# I want to sponsor my Parents.



## muizealie (Apr 15, 2014)

Hello,

I need help. 
I have been doing job as an Animation Head in Dubai. I want to sponsor my parents
here. My salary is 12000 and i can afford 2BHK in Sharjah, My wife is also doing job as a teacher and she earns 3000 a month. Can i sponsor my parents ?
because i heard i need minimum 20 thousand salary to do this.. please guide me if you know a way ..


----------



## QOFE (Apr 28, 2013)

muizealie said:


> Hello,
> 
> I need help.
> I have been doing job as an Animation Head in Dubai. I want to sponsor my parents
> ...


It doesn't look like you can sponsor your parents.
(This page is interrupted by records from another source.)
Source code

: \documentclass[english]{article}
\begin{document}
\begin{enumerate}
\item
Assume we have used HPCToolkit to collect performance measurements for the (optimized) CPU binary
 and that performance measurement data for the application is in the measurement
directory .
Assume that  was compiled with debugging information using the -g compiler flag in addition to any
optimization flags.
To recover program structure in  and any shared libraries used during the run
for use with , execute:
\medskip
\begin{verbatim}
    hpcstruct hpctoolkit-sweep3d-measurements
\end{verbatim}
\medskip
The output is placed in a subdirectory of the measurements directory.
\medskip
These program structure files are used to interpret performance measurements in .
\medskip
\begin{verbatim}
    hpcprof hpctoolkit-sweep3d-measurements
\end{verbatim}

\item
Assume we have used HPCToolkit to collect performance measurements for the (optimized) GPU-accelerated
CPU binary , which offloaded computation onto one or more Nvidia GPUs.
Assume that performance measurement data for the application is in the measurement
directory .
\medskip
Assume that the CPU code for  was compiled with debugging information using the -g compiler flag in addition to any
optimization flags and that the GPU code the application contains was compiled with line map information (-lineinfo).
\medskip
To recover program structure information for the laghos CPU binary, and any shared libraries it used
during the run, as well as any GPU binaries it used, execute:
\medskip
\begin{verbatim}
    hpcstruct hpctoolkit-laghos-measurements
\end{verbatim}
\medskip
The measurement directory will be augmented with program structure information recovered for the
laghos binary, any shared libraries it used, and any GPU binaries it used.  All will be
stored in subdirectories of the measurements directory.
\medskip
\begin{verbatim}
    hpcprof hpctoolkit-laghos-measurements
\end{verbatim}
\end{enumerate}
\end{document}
Have a read through the below articles...

Dh20,000 salary must to sponsor parents in UAE | GulfNews.com

Sponsoring your parents in UAE just got a little tougher | GulfNews.com


----------



## plckid (Jul 25, 2013)

You need to have 20,000 salary p.m. Cant seem to figure why they increased from 10,000 to 20.0000 . It is so sad that you can sponsor your wife with 5000 salary whereas to sponsor old aged parents you need more than that.


----------



## dr0nehack (Jan 22, 2014)

There is one way to get visa for your parents , that is an expensive route.
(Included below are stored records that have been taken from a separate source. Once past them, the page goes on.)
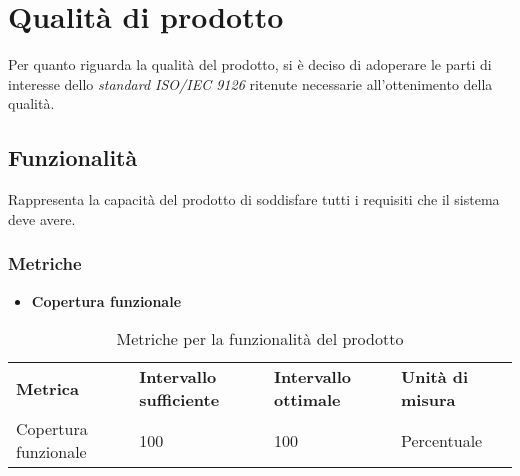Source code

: \section{Qualità di prodotto}
Per quanto riguarda la qualità del prodotto, si è deciso di adoperare le parti di interesse dello \textit{standard ISO/IEC 9126\glos} ritenute necessarie all'ottenimento della qualità.
\subsection{Funzionalità}
Rappresenta la capacità del prodotto di soddisfare tutti i requisiti che il sistema deve avere.
\subsubsection{Metriche}
\begin{itemize}
	\item \textbf{Copertura funzionale}
\end{itemize}

\renewcommand{\arraystretch}{2.2}
\begin{longtable}{|C{4.5cm}|C{2.25cm}|C{2.25cm}|C{3cm}|}

	\caption{Metriche per la funzionalità del prodotto}\\
	\hline

	\textbf{Metrica} & \textbf{Intervallo sufficiente}  & \textbf{Intervallo ottimale} & \textbf{Unità di misura}
	\tabularnewline
	\endfirsthead

	Copertura funzionale &  100 & 100 & Percentuale \\

\end{longtable}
Your parents would have to start a company here , since there is no age restriction for the age of the person who starts a business here , in this case both your parents would get a partner visa.


----------



## rajiift (May 3, 2015)

Hello everyone,

I have a similar query (s)..

1. my salary is above 20k AED but I am staying in a huge 1 BHk apartment in a good area..would I be able to apply for my parents residence Visa?

2. And is this rule of 20K salary and 2BHK apartment valid for applying parents long term visit visa as well?


----------



## Dubai here i come! (Aug 7, 2013)

I have sponsored my parents.. 

For anyone who has less than the below, it will be rejected:

- Salary 20k
- one person should be earning 20k. not collective house hold earnings
- 2 bed

Application submitted in Jafiliya.


----------



## rajiift (May 3, 2015)

Thanks for your response...how about the requirements for 3 months visit visa for parents..


----------